[BEGIN Data shown]

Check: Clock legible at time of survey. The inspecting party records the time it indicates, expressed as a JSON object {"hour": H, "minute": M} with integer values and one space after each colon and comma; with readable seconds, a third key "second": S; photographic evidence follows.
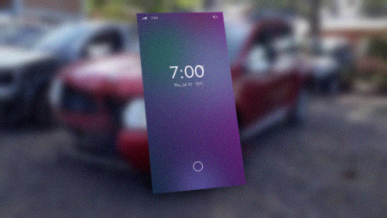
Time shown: {"hour": 7, "minute": 0}
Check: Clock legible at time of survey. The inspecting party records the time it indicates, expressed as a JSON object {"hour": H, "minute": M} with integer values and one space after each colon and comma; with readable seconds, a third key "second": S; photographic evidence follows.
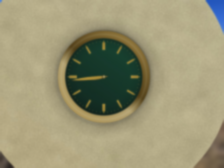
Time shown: {"hour": 8, "minute": 44}
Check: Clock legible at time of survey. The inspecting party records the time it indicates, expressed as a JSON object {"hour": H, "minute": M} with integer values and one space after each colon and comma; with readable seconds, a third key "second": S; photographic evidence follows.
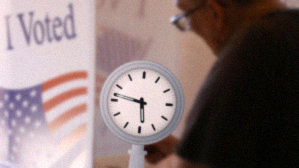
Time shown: {"hour": 5, "minute": 47}
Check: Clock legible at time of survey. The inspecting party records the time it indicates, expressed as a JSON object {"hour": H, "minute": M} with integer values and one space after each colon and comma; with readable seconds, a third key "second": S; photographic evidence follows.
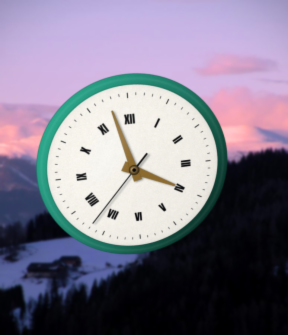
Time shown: {"hour": 3, "minute": 57, "second": 37}
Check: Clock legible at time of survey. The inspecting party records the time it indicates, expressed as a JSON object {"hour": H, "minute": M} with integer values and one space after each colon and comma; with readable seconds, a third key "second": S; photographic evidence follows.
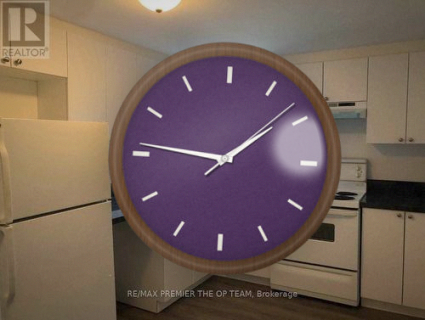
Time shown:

[END Data shown]

-- Written request --
Write out all the lines above word for word, leaving out the pictures.

-- Completed task --
Check: Clock legible at time of survey. The inspecting party records the time it indicates, expressed as a JSON object {"hour": H, "minute": M} with integer values and one space after each colon and comma; with readable seconds, a third key "second": S; photographic evidence follows.
Time shown: {"hour": 7, "minute": 0}
Check: Clock legible at time of survey. The inspecting party records the time it indicates, expressed as a JSON object {"hour": H, "minute": M} with integer values and one space after each colon and comma; with readable seconds, a third key "second": S; photographic evidence follows.
Time shown: {"hour": 8, "minute": 44}
Check: Clock legible at time of survey. The inspecting party records the time it indicates, expressed as a JSON object {"hour": H, "minute": M} with integer values and one space after each colon and comma; with readable seconds, a third key "second": S; photographic evidence follows.
Time shown: {"hour": 5, "minute": 47}
Check: Clock legible at time of survey. The inspecting party records the time it indicates, expressed as a JSON object {"hour": H, "minute": M} with integer values and one space after each colon and comma; with readable seconds, a third key "second": S; photographic evidence follows.
Time shown: {"hour": 3, "minute": 57, "second": 37}
Check: Clock legible at time of survey. The inspecting party records the time it indicates, expressed as a JSON object {"hour": H, "minute": M} with integer values and one space after each colon and comma; with readable seconds, a third key "second": S; photographic evidence follows.
Time shown:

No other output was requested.